## RECORD EXTRACTS
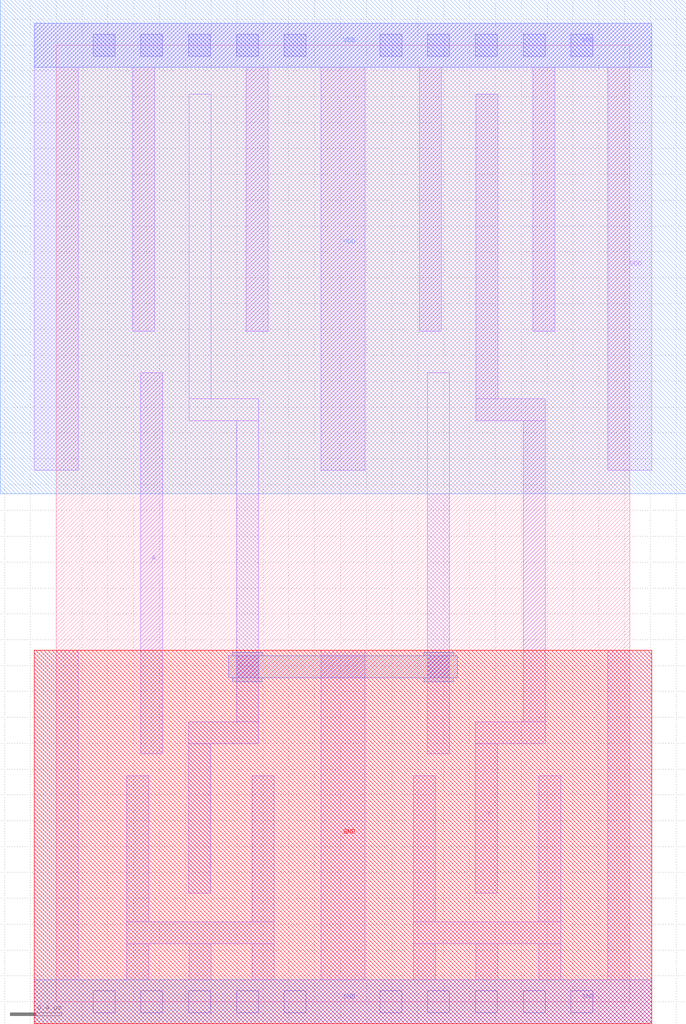
<source format=lef>
VERSION 5.7 ;
  NOWIREEXTENSIONATPIN ON ;
  DIVIDERCHAR "/" ;
  BUSBITCHARS "[]" ;
MACRO BUFX1
  CLASS CORE ;
  FOREIGN BUFX1 ;
  ORIGIN 0.000 0.000 ;
  SIZE 4.440 BY 7.400 ;
  SYMMETRY X Y R90 ;
  SITE unitrh ;
  PIN Y
    DIRECTION OUTPUT ;
    USE SIGNAL ;
    ANTENNADIFFAREA 0.771900 ;
    PORT
      LAYER li1 ;
        RECT 3.250 4.665 3.420 7.020 ;
        RECT 3.250 4.495 3.785 4.665 ;
        RECT 3.615 2.165 3.785 4.495 ;
        RECT 3.245 1.995 3.785 2.165 ;
        RECT 3.245 0.840 3.415 1.995 ;
    END
  END Y
  PIN A
    DIRECTION INPUT ;
    USE SIGNAL ;
    ANTENNAGATEAREA 1.027250 ;
    PORT
      LAYER li1 ;
        RECT 0.655 1.920 0.825 4.865 ;
    END
  END A
  PIN VDD
    DIRECTION INOUT ;
    USE POWER ;
    SHAPE ABUTMENT ;
    PORT
      LAYER nwell ;
        RECT -0.435 3.930 4.875 7.750 ;
      LAYER li1 ;
        RECT -0.170 7.230 4.610 7.570 ;
        RECT -0.170 4.110 0.170 7.230 ;
        RECT 0.590 5.185 0.760 7.230 ;
        RECT 1.470 5.185 1.640 7.230 ;
        RECT 2.050 4.110 2.390 7.230 ;
        RECT 2.810 5.185 2.980 7.230 ;
        RECT 3.690 5.185 3.860 7.230 ;
        RECT 4.270 4.110 4.610 7.230 ;
      LAYER mcon ;
        RECT 0.285 7.315 0.455 7.485 ;
        RECT 0.655 7.315 0.825 7.485 ;
        RECT 1.025 7.315 1.195 7.485 ;
        RECT 1.395 7.315 1.565 7.485 ;
        RECT 1.765 7.315 1.935 7.485 ;
        RECT 2.505 7.315 2.675 7.485 ;
        RECT 2.875 7.315 3.045 7.485 ;
        RECT 3.245 7.315 3.415 7.485 ;
        RECT 3.615 7.315 3.785 7.485 ;
        RECT 3.985 7.315 4.155 7.485 ;
      LAYER met1 ;
        RECT -0.170 7.230 4.610 7.570 ;
    END
  END VDD
  PIN GND
    DIRECTION INOUT ;
    USE GROUND ;
    SHAPE ABUTMENT ;
    PORT
      LAYER pwell ;
        RECT -0.170 -0.170 4.610 2.720 ;
      LAYER li1 ;
        RECT -0.170 0.170 0.170 2.720 ;
        RECT 0.545 0.620 0.715 1.750 ;
        RECT 1.515 0.620 1.685 1.750 ;
        RECT 0.545 0.450 1.685 0.620 ;
        RECT 0.545 0.170 0.715 0.450 ;
        RECT 1.030 0.170 1.200 0.450 ;
        RECT 1.515 0.170 1.685 0.450 ;
        RECT 2.050 0.170 2.390 2.720 ;
        RECT 2.765 0.620 2.935 1.750 ;
        RECT 3.735 0.620 3.905 1.750 ;
        RECT 2.765 0.450 3.905 0.620 ;
        RECT 2.765 0.170 2.935 0.450 ;
        RECT 3.250 0.170 3.420 0.450 ;
        RECT 3.735 0.170 3.905 0.450 ;
        RECT 4.270 0.170 4.610 2.720 ;
        RECT -0.170 -0.170 4.610 0.170 ;
      LAYER mcon ;
        RECT 0.285 -0.085 0.455 0.085 ;
        RECT 0.655 -0.085 0.825 0.085 ;
        RECT 1.025 -0.085 1.195 0.085 ;
        RECT 1.395 -0.085 1.565 0.085 ;
        RECT 1.765 -0.085 1.935 0.085 ;
        RECT 2.505 -0.085 2.675 0.085 ;
        RECT 2.875 -0.085 3.045 0.085 ;
        RECT 3.245 -0.085 3.415 0.085 ;
        RECT 3.615 -0.085 3.785 0.085 ;
        RECT 3.985 -0.085 4.155 0.085 ;
      LAYER met1 ;
        RECT -0.170 -0.170 4.610 0.170 ;
    END
  END GND
  OBS
      LAYER li1 ;
        RECT 1.030 4.665 1.200 7.020 ;
        RECT 1.030 4.495 1.565 4.665 ;
        RECT 1.395 2.165 1.565 4.495 ;
        RECT 1.025 1.995 1.565 2.165 ;
        RECT 1.025 0.840 1.195 1.995 ;
        RECT 2.875 1.920 3.045 4.865 ;
      LAYER mcon ;
        RECT 1.395 2.505 1.565 2.675 ;
        RECT 2.875 2.505 3.045 2.675 ;
      LAYER met1 ;
        RECT 1.365 2.675 1.595 2.705 ;
        RECT 2.845 2.675 3.075 2.705 ;
        RECT 1.335 2.505 3.105 2.675 ;
        RECT 1.365 2.475 1.595 2.505 ;
        RECT 2.845 2.475 3.075 2.505 ;
  END
END BUFX1
END LIBRARY


</source>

## WHAT THE TASK REQUIRES
In the listing above, the lines from the one containing "RECT 3.985 7.315 4.155 7.485 ;" through the one containing "RECT 2.875 -0.085 3.045 0.085 ;" must be set down exactly, with no other lines.

## TASK SOLUTION
        RECT 3.985 7.315 4.155 7.485 ;
      LAYER met1 ;
        RECT -0.170 7.230 4.610 7.570 ;
    END
  END VDD
  PIN GND
    DIRECTION INOUT ;
    USE GROUND ;
    SHAPE ABUTMENT ;
    PORT
      LAYER pwell ;
        RECT -0.170 -0.170 4.610 2.720 ;
      LAYER li1 ;
        RECT -0.170 0.170 0.170 2.720 ;
        RECT 0.545 0.620 0.715 1.750 ;
        RECT 1.515 0.620 1.685 1.750 ;
        RECT 0.545 0.450 1.685 0.620 ;
        RECT 0.545 0.170 0.715 0.450 ;
        RECT 1.030 0.170 1.200 0.450 ;
        RECT 1.515 0.170 1.685 0.450 ;
        RECT 2.050 0.170 2.390 2.720 ;
        RECT 2.765 0.620 2.935 1.750 ;
        RECT 3.735 0.620 3.905 1.750 ;
        RECT 2.765 0.450 3.905 0.620 ;
        RECT 2.765 0.170 2.935 0.450 ;
        RECT 3.250 0.170 3.420 0.450 ;
        RECT 3.735 0.170 3.905 0.450 ;
        RECT 4.270 0.170 4.610 2.720 ;
        RECT -0.170 -0.170 4.610 0.170 ;
      LAYER mcon ;
        RECT 0.285 -0.085 0.455 0.085 ;
        RECT 0.655 -0.085 0.825 0.085 ;
        RECT 1.025 -0.085 1.195 0.085 ;
        RECT 1.395 -0.085 1.565 0.085 ;
        RECT 1.765 -0.085 1.935 0.085 ;
        RECT 2.505 -0.085 2.675 0.085 ;
        RECT 2.875 -0.085 3.045 0.085 ;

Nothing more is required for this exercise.